業務で使う場合は有料プランへ。 工務店・リフォーム会社など事業者としてお使いの場合は、有料プランが対象になります。無料のBasicプランは、個人での検討や試用に向いた設計です。
無料プランのパース画像には透かしが入ります。 社内検討や一次提案なら透かし入りでも十分に伝わります。透かしなしの高解像度出力が必要な段階になったら、有料プランへの切り替えを検討しましょう。なお無料プランの画像作成枚数には上限があります。

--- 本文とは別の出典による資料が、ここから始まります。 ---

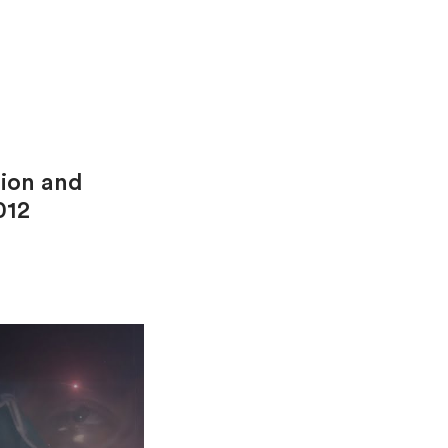
ion and
012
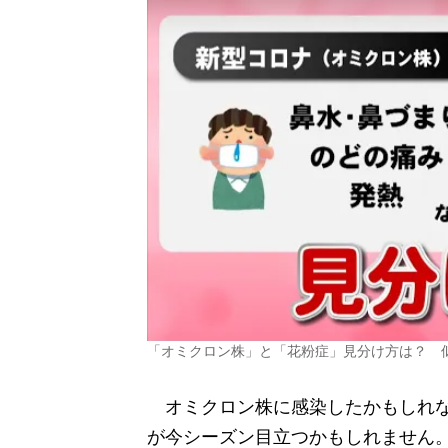
「オミクロン株」と「花粉症」見分け方は？ 
オミクロン株に感染したかもしれな
が今シーズン目立つかもしれません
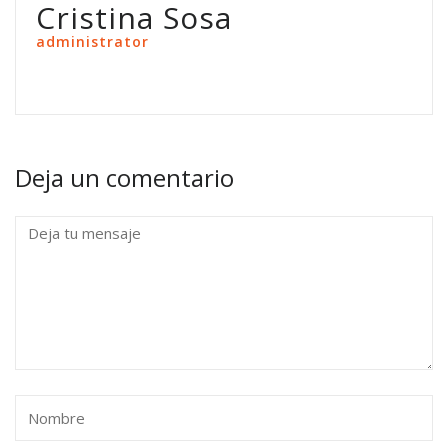
Cristina Sosa
administrator
Deja un comentario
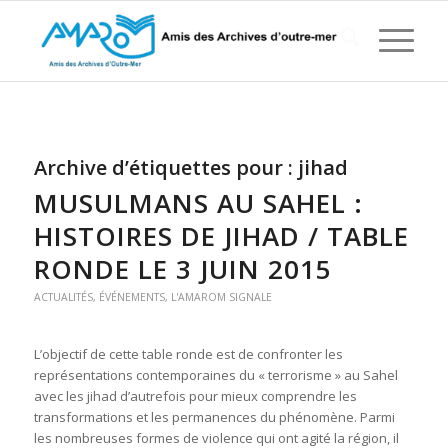
Archive d’étiquettes pour :
jihad
MUSULMANS AU SAHEL :
HISTOIRES DE JIHAD / TABLE
RONDE LE 3 JUIN 2015
ACTUALITÉS
,
ÉVÉNEMENTS
,
L'AMAROM SIGNALE
L’objectif de cette table ronde est de confronter les
représentations contemporaines du « terrorisme » au Sahel
avec les jihad d’autrefois pour mieux comprendre les
transformations et les permanences du phénomène. Parmi
les nombreuses formes de violence qui ont agité la région, il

3Dデータの受け渡しはCAD形式で。 OBJ/FBX形式での書き出しには対応していません。一方でCAD(DWG/DXF)の書き出しには対応しているので、Coohomで素早く立ち上げて既存のCADワークフローで仕上げる、という分業がそのまま組めます。

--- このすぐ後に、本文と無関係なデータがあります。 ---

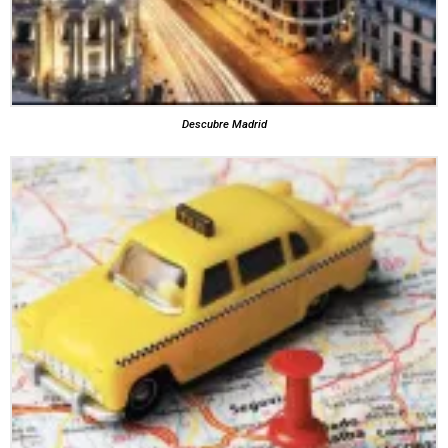
Descubre Madrid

AI認識の結果は人の目で確認を。 図面の品質によって認識結果は変わります。変換後の目視確認をあらかじめ工程に入れておくと、精度も納期も読みやすくなります。
ブラウザとインターネット接続が必要です。 裏を返せば、PCを選ばず打ち合わせ先でも同じ環境で開けるということ。最新データをその場で見せられるのは、インストール型にはない強みです。
まとめ
PDF 間取り図 3D化を使えば、外注のトレース費用や待ち時間をかけずに「壁を動かしたらどう見えるか」をその場で確認できます。壁の誤検出や寸法ズレも、事前チェックと変換後の修正で十分カバーできます。
まずは手元の図面を1枚アップロードして、どのくらいの精度で3D化されるか、ご自身の目で確かめてみてください。
よくある質問
スキャンしたPDFや写真でも3D化できますか?
できます。ただし文字や線がにじんでいたり、斜めに撮影していると壁の誤検出が増えます。Adobe ScanなどのスキャンアプリでPDF化してからアップロードすると、認識精度が上がります。
3D化後に寸法がずれていたらどうすればいいですか?
2D編集画面に戻って基準となる寸法を入力し直すと、図面全体のスケールを再補正できます。最初からアップロードし直す必要はありません。

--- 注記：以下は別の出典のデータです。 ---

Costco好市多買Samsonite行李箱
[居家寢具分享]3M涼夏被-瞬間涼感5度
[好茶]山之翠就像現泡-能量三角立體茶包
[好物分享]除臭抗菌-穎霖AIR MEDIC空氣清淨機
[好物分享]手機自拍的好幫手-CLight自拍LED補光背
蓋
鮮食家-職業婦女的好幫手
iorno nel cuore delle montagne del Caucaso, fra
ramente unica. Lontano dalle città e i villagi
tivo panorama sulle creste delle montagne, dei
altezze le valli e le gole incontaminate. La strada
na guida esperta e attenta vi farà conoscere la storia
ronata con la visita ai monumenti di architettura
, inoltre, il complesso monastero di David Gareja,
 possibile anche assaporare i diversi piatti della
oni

3Dモデルやパース画像はどんな形式で書き出せますか?
パース画像は静止画として書き出せます(無料プランでは透かしあり)。360°ウォークスルー(通常品質2K)は無料プランでも無制限に作成できます。図面の書き出しはCAD(DWG/DXF)・PDF・JPG・Mixの形式に対応しています。3DモデルをOBJ/FBXなど他ソフト用の形式で書き出す機能は、現時点では対応していません。
無料のまま業務で使えますか?
無料のBasicプランは、個人の検討やお試し利用を想定したプランです。工務店・リフォーム会社など事業者の方が業務で活用される場合は、有料プランが対象になります。詳細は公式の価格ページでご確認ください。
登録は必要ですか?
無料のBasicプランで、間取り作成・編集・3D化・透かし入りパース作成まで試せます。利用にはメールアドレスでの無料登録が必要です(クレジットカード不要)。有料機能を使う際に、あらためて有料登録へ進みます。
複数ページのPDFはそのまま使えますか?
ページごとに図面の種類や縮尺が異なる場合が多いので、1ページ1図面に分割してからアップロードしましょう。
※記載の機能・料金は記事公開時点の情報です。最新情報はCoohom公式サイトでご確認ください。